RadioScape used its unique end-to-end systems knowledge of DAB (Digital Audio Broadcast) to create the DAB part of the system.
The system provided by RadioScape monitors the specified on-air DAB multiplexes (received outside the tunnel and, in normal conditions, re-broadcast inside), dynamically updating the in-tunnel DAB multiplexer system to follow their configuration.
This local multiplexer can then be switched in to replace the rebroadcast signal if an incident occurs, encoding the warning messages in real time.
In this way, all the DAB car radios in the tunnel switch seamlessly from the external service to the warning message.
"This was a very complex challenge", explained Les Sabel, Vice President of Development at RadioScape.
"We have patented the techniques used to effect the seamless and instantaneous transition of all the external DAB broadcasts to the emergency broadcast".
David Giles, Business Group Manager for the Wireless Solutions Group at Tyco Traffic and Transportation, added: "The EU has recognised the growing importance of DAB in cars and therefore this is a key part of the specifications".

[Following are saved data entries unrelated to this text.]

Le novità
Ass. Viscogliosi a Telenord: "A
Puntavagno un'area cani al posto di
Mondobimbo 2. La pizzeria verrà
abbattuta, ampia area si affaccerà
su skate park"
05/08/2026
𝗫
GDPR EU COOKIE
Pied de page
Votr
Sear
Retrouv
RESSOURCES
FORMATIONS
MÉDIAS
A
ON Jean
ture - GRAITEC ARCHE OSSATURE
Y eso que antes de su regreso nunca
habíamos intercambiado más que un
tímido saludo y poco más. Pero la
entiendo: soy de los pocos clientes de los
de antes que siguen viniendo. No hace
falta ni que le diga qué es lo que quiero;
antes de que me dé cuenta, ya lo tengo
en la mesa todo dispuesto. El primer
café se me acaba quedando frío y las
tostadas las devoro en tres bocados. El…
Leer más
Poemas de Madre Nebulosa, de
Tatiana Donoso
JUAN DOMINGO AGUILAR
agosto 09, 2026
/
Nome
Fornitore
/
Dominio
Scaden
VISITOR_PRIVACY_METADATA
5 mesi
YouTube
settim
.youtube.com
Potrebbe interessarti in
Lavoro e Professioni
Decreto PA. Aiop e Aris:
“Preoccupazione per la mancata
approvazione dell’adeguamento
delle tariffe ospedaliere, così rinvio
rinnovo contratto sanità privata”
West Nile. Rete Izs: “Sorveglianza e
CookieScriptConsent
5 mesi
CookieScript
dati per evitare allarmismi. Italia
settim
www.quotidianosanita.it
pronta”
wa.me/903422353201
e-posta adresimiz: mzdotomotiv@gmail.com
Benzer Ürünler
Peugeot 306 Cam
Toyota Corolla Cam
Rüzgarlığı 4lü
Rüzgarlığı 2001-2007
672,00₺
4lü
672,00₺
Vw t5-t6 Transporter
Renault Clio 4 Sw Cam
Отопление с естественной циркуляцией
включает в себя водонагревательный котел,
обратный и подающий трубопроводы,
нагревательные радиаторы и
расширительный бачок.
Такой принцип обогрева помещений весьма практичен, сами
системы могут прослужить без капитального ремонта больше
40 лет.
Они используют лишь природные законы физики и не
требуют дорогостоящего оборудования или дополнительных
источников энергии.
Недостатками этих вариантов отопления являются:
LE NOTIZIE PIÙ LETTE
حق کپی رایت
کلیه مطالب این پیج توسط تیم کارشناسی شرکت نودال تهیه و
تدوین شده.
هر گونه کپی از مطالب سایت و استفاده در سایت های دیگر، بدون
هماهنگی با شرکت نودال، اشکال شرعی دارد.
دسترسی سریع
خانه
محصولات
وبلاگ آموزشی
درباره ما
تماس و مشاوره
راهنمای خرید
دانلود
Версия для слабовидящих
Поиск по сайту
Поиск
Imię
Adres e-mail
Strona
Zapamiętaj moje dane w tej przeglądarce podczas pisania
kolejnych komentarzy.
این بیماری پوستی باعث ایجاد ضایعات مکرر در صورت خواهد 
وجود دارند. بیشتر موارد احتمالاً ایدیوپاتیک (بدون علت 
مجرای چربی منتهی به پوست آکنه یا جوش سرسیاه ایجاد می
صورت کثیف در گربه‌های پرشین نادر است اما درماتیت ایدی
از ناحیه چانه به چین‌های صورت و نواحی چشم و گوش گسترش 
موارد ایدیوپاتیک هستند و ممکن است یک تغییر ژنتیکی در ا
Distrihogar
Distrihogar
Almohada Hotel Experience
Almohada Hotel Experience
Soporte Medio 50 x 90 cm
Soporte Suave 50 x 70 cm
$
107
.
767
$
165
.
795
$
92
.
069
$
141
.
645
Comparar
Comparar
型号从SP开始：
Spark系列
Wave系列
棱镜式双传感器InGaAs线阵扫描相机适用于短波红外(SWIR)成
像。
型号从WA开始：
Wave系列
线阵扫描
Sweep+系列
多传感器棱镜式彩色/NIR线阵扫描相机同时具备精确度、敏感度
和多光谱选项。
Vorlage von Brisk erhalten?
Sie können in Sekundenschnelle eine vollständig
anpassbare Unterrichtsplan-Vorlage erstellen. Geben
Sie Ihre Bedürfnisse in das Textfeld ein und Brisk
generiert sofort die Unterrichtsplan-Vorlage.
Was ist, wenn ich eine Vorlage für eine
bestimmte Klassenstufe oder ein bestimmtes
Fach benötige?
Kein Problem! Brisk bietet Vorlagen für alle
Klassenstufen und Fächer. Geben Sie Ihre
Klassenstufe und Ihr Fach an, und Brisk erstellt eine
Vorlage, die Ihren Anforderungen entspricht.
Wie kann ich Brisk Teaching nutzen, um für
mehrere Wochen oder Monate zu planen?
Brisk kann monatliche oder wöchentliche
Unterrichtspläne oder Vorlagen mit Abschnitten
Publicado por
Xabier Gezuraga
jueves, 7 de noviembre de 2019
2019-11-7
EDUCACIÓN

"Interrupting FM reception is straightforward and we already have systems that can do that part but DAB is more complex requiring the use of a multiplex so we brought in RadioScape".
"Their software defined digital radio approach enabled them to create, test and effect all the modifications to their standard equipment via software very quickly".
The first tunnel to have TunnelAlert installed will be the Rotherhithe Tunnel in the UK, which is expected to go live early in 2006.